Terminus Secrets Plugin
Terminus Plugin that allows for manipulation of a simple
secrets.json file for use with Quicksilver on Pantheon sites.
Adds a command 'secrets' to Terminus 1.x which you can use to add, fetch, remove and update. For a version that works with Terminus 0.x, see the 0.x branch.
Use as directed by Quicksilver examples.
Be aware that since this manages a simple json file in the network attached storage, filesystem synchronization operations will affect the secrets. You should not use this method if your use-case is to have different secrets in different environments. For that, or for secrets that are sensitive, we recommend Lockr.
This plugin writes entries into the file
~/files/private/secrets.json (NOTE: This refers to a different
private directory than the
private directory used to store your Quicksilver scripts!). This file is, naturally enough, a JSON file containing multiple keys that is not included in your project's source code. The
terminus secrets script will fetch this file, modify is as requested, and then write it back to the Pantheon site.
Before this Terminus plugin can be used, the
secrets.json file must be created in each environment. To create the file call the secrets set command and add a key. This will automatically create the file in that environment.
terminus secrets:set site.env key value
The secrets directory is not copied to
live during deployments (as it is not tracked in the project repository); you must therefore individually set secrets on each environment where you would like them to be available.

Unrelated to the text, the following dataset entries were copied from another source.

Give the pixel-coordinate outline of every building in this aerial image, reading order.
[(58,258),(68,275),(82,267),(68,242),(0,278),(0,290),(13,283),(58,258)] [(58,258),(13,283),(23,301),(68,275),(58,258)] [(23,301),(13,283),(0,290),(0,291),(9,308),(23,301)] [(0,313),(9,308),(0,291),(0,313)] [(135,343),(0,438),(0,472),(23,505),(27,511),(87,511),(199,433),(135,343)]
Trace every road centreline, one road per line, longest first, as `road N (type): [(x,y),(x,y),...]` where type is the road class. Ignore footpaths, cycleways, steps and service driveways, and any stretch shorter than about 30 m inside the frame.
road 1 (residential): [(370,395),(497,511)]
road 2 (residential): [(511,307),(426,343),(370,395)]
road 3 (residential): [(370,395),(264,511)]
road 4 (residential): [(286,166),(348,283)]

Also, be aware that your secrets may be overwritten by filesystem sync operations. For instance, if you check the "pull files and database from Live" option when deploying to
TEST, that will overwrite the
TEST env with secrets (or a lack thereof) in
LIVE. If you intend to use
secrets.json for production, make sure you set the same file in all environments to avoid confusion.
You can create all your keys in the live environment and then Clone files to other environments to copy the keys.

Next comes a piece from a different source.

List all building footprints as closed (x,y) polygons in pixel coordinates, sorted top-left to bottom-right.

For help installing, see Manage Plugins
mkdir -p ~/.terminus/plugins composer create-project -d ~/.terminus/plugins pantheon-systems/terminus-secrets-plugin:~1
This plugin requires no configuration to use.
Write "value" into "key" in the "test" environment of "sitename".
terminus secrets:set site.env key value
Remove the secret "key" in the "test" environment of "sitename".
terminus secrets:delete site.env key
Show current value of "key" in the "test" environment of "sitename".
terminus secrets:show site.env key
Show all available keys in the "test" environment of "sitename"
terminus secrets:list site.env
You may pass the
--file option to this terminus plugin to read/write keys to a file named something other than
secrets.json; this can be exceedingly helpful when storing configuration keys that may differ between environments as this prevents your environment-specific files getting overwritten by database and file clone operations.
Learn more about Terminus and Terminus Plugins at: https://pantheon.io/docs/terminus/plugins/
Terminus 0.x Version
This plugin is compatible with both Terminus 1.x and Terminus 0.x. This works because Terminus 1.x searches for commandfiles in
src/Commands, and Terminus 0.x searches in
Commands. In general, Terminus plugins should only support one version of Terminus. It is recommended to use the branches
0.x for this purpose. The exception to this rule is Terminus plugins that have been widely installed in Continuous Integration scripts via
git clone without using a
--branch designation. In that case, placing both versions on the same branch can be helpful in maintaining backwards compatibility with these scripts.
terminus list secrets for a complete list of available commands. Use
terminus help <command> to get help on one command.
If you need multiple versions of a key for different environments or one for development and one for production add them all with a naming structure that helps when listing the keys
keyName_production: value keyName_development: value
There is no arrays of keys in the json file so all keys are at the root.